If cls is not a class.

AttributeError

If cls does not have a method named call.

ValueError

If kwargs contain an invalid sentinel.

Example::

pipe.add_instance_step(DataHarmonizer,
                       call='resample_to_uniform', freq='1s')
pipe.add_instance_step(CrossSignalAnalytics,
                       call='lead_lag_matrix', max_lag=10)
pipe.add_instance_step(CycleExtractor,
                       call='process_persistent_cycle',
                       init_kwargs={'start_uuid': 'cycle_start'})

add_lambda_step ¤

add_lambda_step(
    func: Callable[[DataFrame], DataFrame],
    name: Optional[str] = None,
) -> FeaturePipeline

Add a custom function step (Pattern 3).

Use this for one-off transformations that don't map to a ts-shape class, such as selecting specific UUIDs or adding derived columns.

Parameters:

Name Type Description Default
func Callable[[DataFrame], DataFrame]

A callable (DataFrame) -> DataFrame.

required
name Optional[str]

Optional label for logging and :meth:describe. Defaults to the function's __name__.

None

Returns:

Type Description
FeaturePipeline

self, for method chaining.

Raises:

Type Description
TypeError

If func is not callable.

Example::

pipe.add_lambda_step(
    lambda df: df[df['uuid'].isin(['temperature', 'pressure'])],
    name='select_signals',
)

describe ¤

describe() -> str

Return a human-readable summary of the pipeline.

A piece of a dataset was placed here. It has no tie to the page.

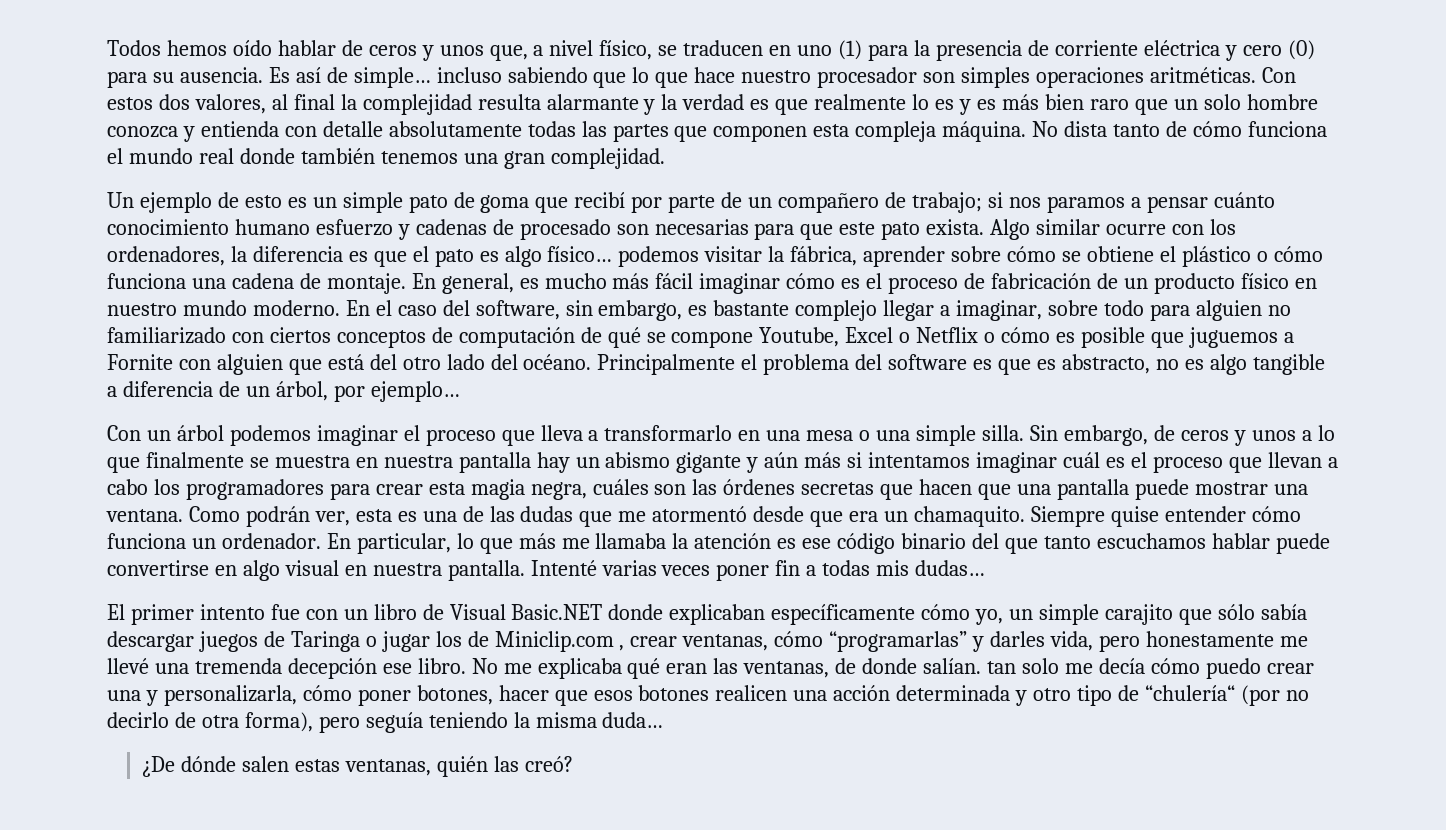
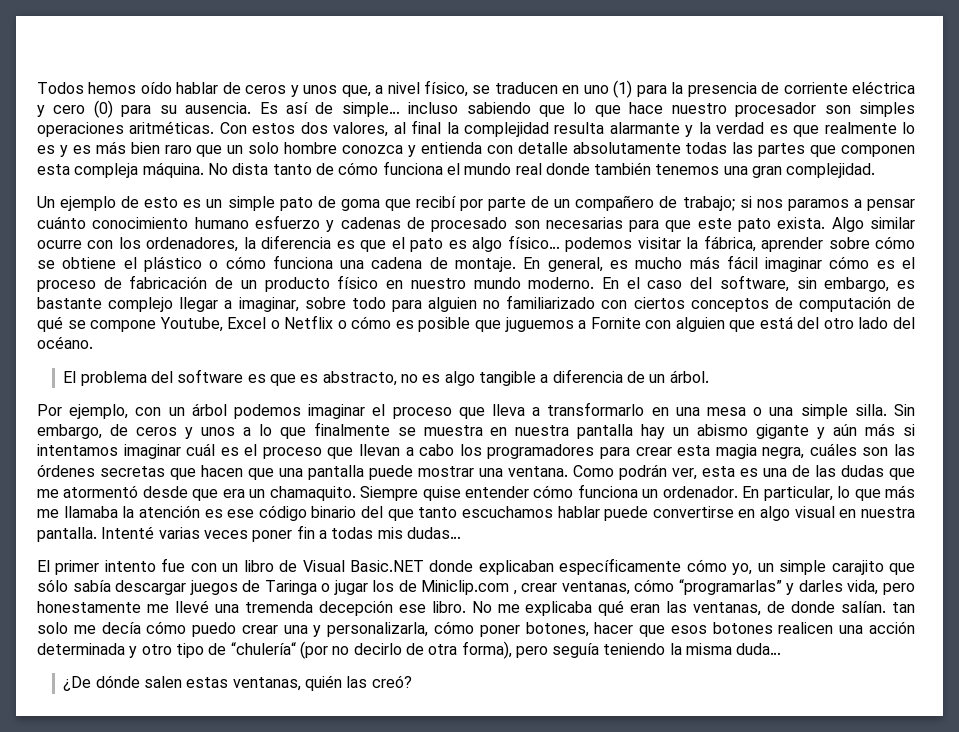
[597,354,758,375] Principalmente el -> [63,371,77,383] // El
[275,381,460,402] [107,425,141,441] árbol, por ejemplo… // Con -> [669,370,709,383] [37,404,162,419] árbol. // Por ejemplo, con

Call this before run() to verify the pipeline is wired correctly.

Example output::

FeaturePipeline (1200 rows, 4 cols)
  1. [step]     DoubleFilter.filter_nan_value_double
  2. [instance] DataHarmonizer.resample_to_uniform  freq='1s'
  3. [step]     SegmentExtractor.extract_time_ranges  segment_uuid='order_number'
  4. [step]     SegmentProcessor.apply_ranges  dataframe='$input', time_ranges='$prev'
  5. [step]     TimeWindowedFeatureTable.compute  freq='1min'

run ¤

run() -> pd.DataFrame

Execute all steps sequentially and return the final DataFrame.

Raises:

Type Description
RuntimeError

If any step fails. The error message includes the step number, name, DataFrame shape before the failure, available columns, and the original exception.

run_steps ¤

run_steps() -> Dict[str, pd.DataFrame]

Execute all steps and return intermediate results.

Returns a dict keyed by step name. The key 'input' holds the original DataFrame; subsequent keys are the step names in order. Useful for debugging which step transforms data unexpectedly.

Raises:

Type Description
RuntimeError

If any step fails (same as :meth:run).